*PROVIDED DATA*.
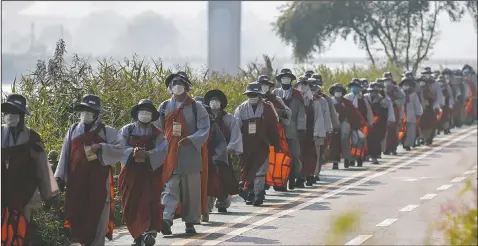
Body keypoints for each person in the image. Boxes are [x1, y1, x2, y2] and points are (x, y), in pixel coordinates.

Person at [54, 94, 125, 245]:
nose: (86, 113)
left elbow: (120, 149)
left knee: (98, 219)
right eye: (84, 110)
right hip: (76, 185)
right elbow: (64, 155)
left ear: (96, 113)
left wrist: (102, 147)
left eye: (90, 110)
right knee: (77, 220)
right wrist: (59, 178)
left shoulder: (107, 132)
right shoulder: (73, 130)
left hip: (98, 185)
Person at [156, 72, 210, 234]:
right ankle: (166, 219)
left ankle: (190, 222)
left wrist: (192, 139)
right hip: (170, 155)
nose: (177, 85)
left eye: (181, 83)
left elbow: (204, 129)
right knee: (169, 187)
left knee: (191, 191)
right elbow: (158, 130)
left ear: (187, 87)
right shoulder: (164, 107)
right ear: (170, 87)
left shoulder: (196, 107)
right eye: (174, 83)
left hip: (190, 155)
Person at [2, 94, 59, 246]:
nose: (10, 116)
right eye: (8, 111)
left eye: (15, 112)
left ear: (21, 115)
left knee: (22, 232)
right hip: (3, 194)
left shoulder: (32, 138)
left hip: (26, 194)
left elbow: (42, 168)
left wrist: (48, 195)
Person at [118, 99, 169, 246]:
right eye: (142, 112)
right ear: (137, 114)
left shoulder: (157, 133)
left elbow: (163, 149)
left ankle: (146, 233)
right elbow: (119, 146)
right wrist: (132, 152)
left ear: (152, 115)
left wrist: (148, 154)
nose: (145, 114)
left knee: (149, 202)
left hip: (149, 173)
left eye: (148, 112)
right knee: (130, 204)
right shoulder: (127, 130)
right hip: (130, 174)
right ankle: (137, 235)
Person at [234, 82, 281, 206]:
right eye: (250, 94)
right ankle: (249, 193)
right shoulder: (241, 109)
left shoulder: (267, 107)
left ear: (260, 95)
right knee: (247, 170)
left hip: (262, 144)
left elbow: (273, 127)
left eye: (255, 94)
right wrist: (236, 145)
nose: (252, 96)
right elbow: (236, 128)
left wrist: (276, 143)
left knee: (260, 170)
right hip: (246, 145)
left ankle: (258, 194)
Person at [193, 96, 232, 222]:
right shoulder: (188, 123)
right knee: (192, 187)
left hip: (208, 161)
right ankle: (195, 213)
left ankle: (205, 210)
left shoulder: (212, 124)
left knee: (208, 186)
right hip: (191, 159)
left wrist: (219, 158)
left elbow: (220, 143)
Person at [204, 89, 242, 213]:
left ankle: (223, 202)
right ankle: (206, 207)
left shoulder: (228, 118)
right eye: (212, 101)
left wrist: (230, 147)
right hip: (208, 152)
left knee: (224, 177)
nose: (214, 103)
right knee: (209, 179)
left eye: (217, 101)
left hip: (224, 152)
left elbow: (235, 134)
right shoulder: (204, 117)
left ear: (221, 103)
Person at [272, 70, 306, 190]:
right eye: (283, 78)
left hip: (293, 131)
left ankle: (293, 176)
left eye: (288, 78)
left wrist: (301, 128)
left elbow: (301, 113)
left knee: (294, 156)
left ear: (291, 80)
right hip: (278, 131)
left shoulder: (297, 94)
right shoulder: (275, 93)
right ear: (280, 79)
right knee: (279, 157)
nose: (285, 80)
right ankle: (279, 181)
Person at [257, 74, 292, 191]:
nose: (264, 87)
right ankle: (263, 183)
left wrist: (278, 112)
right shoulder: (253, 100)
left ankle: (279, 182)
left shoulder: (276, 99)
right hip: (259, 135)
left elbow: (287, 112)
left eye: (266, 85)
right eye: (262, 85)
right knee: (261, 158)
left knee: (278, 158)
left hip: (275, 133)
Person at [297, 77, 329, 185]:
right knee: (299, 155)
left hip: (311, 132)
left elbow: (319, 118)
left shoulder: (315, 102)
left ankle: (310, 175)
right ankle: (300, 177)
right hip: (299, 133)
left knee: (311, 154)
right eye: (301, 85)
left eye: (305, 85)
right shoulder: (297, 99)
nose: (303, 87)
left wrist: (317, 134)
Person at [328, 83, 366, 169]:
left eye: (339, 91)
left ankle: (347, 158)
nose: (338, 92)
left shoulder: (346, 102)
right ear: (333, 92)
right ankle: (335, 161)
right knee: (334, 141)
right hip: (333, 123)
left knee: (344, 138)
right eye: (336, 91)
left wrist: (359, 123)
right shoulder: (330, 101)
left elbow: (354, 113)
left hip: (345, 122)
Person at [311, 74, 340, 180]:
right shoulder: (303, 97)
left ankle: (315, 173)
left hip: (321, 130)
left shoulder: (325, 99)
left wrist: (333, 127)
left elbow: (330, 113)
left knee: (319, 152)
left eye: (318, 84)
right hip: (306, 130)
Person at [344, 79, 373, 167]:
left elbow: (368, 112)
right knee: (348, 142)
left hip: (361, 124)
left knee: (360, 142)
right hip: (349, 123)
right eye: (353, 86)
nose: (354, 88)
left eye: (356, 86)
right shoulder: (346, 98)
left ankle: (359, 158)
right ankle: (349, 159)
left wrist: (369, 122)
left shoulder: (364, 99)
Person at [363, 83, 395, 164]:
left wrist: (384, 97)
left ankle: (374, 156)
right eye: (371, 91)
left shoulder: (383, 99)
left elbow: (387, 106)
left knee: (376, 140)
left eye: (375, 91)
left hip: (379, 123)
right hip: (366, 121)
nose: (373, 93)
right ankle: (366, 155)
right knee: (366, 138)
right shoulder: (364, 97)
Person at [382, 72, 406, 155]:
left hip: (395, 111)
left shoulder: (396, 89)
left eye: (389, 80)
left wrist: (396, 102)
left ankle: (393, 148)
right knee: (385, 131)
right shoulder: (381, 89)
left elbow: (403, 99)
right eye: (386, 80)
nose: (387, 82)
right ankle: (385, 148)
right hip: (384, 112)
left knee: (394, 130)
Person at [398, 78, 423, 151]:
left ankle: (407, 145)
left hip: (411, 115)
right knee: (402, 130)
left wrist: (419, 113)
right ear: (402, 86)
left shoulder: (413, 94)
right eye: (404, 85)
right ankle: (402, 142)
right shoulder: (399, 93)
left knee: (410, 132)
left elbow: (417, 105)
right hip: (402, 116)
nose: (406, 86)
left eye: (407, 85)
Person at [418, 70, 442, 146]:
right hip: (420, 110)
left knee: (430, 124)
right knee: (421, 125)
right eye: (420, 81)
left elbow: (434, 98)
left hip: (429, 110)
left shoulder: (430, 88)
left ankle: (428, 138)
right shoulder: (417, 89)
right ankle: (422, 138)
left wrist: (431, 103)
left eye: (423, 81)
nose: (422, 83)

*EXERCISE*.
In the material above, find the line containing "right hip: (299, 133)" and the line containing "left elbow: (368, 112)", then write out exactly those two lines and every line between them, and nothing more.

*OUTPUT*.
right hip: (299, 133)
left knee: (311, 154)
right eye: (301, 85)
left eye: (305, 85)
right shoulder: (297, 99)
nose: (303, 87)
left wrist: (317, 134)
Person at [328, 83, 366, 169]:
left eye: (339, 91)
left ankle: (347, 158)
nose: (338, 92)
left shoulder: (346, 102)
right ear: (333, 92)
right ankle: (335, 161)
right knee: (334, 141)
right hip: (333, 123)
left knee: (344, 138)
right eye: (336, 91)
left wrist: (359, 123)
right shoulder: (330, 101)
left elbow: (354, 113)
left hip: (345, 122)
Person at [311, 74, 340, 180]:
right shoulder: (303, 97)
left ankle: (315, 173)
left hip: (321, 130)
left shoulder: (325, 99)
left wrist: (333, 127)
left elbow: (330, 113)
left knee: (319, 152)
left eye: (318, 84)
right hip: (306, 130)
Person at [344, 79, 373, 167]:
left elbow: (368, 112)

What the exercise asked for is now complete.